Bereitgestellter Text:
Der Unabhängige Verwaltungssenat des Landes Oberösterreich hat durch sein Mitglied Mag. Christian Stierschneider über die Berufung der X geboren am X, StA von Georgien, vertreten durch X, Rechtsanwältin in X, gegen den Bescheid des Polizeidirektors der Landeshauptstadt Linz vom 17. Juni 2009, AZ: 1063329/FRB, zu Recht erkannt:

 

 

Der Berufung wird stattgegeben und der bekämpfte Bescheid ersatzlos behoben.

 

saCivari dakmayofildes da gasaCivrebuli gadawyvetileba mTlianad gauqmdes.

 

Rechtsgrundlagen:

§ 66 Abs.4 AVG

 

 

Entscheidungsgründe:

 

 

1. Mit Bescheid des Polizeidirektors der Landeshauptstadt Linz vom 17. Juni 2009, AZ: 1063329/FRB, wurde gegen die Berufungswerberin (im Folgenden: Bw) ein mit fünf Jahren befristetes Rückkehrverbot für das Bundesgebiet der Republik Österreich gemäß § 62 Abs. 1 und Abs. 2 iVm. §§ 63 und 66 des Fremdenpolizeigesetzes 2005 BGBl. Nr. 100/2005 – FPG  in der damals geltenden Fassung erlassen.

Datenauszug:
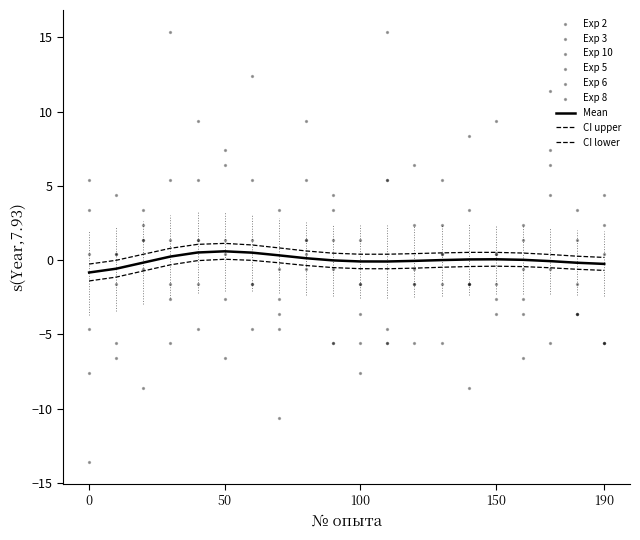

At which category is the sum across all series the highest?

170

Probieren Sie es:
Beurteilen Sie, ob die drei Aussagen mit der Berufungsentscheidung übereinstimmen, und belegen Sie jedes Ja oder Nein mit den ausschlaggebenden Worten als wörtlichem Zitat.
1. Die Berufung wurde abgewiesen.
2. Das erlassene Rückkehrverbot war auf fünf Jahre befristet.
3. Der bekämpfte Bescheid des Polizeidirektors stammt vom 17. Juni 2009.
Die Zeilen sind eigenständiges Material und stehen in keinem Zusammenhang mit der Berufungsentscheidung.

Lösung:
1. Nein: „Der Berufung wird stattgegeben und der bekämpfte Bescheid ersatzlos behoben.“
2. Ja: „ein mit fünf Jahren befristetes Rückkehrverbot“
3. Ja: „Mit Bescheid des Polizeidirektors der Landeshauptstadt Linz vom 17. Juni 2009“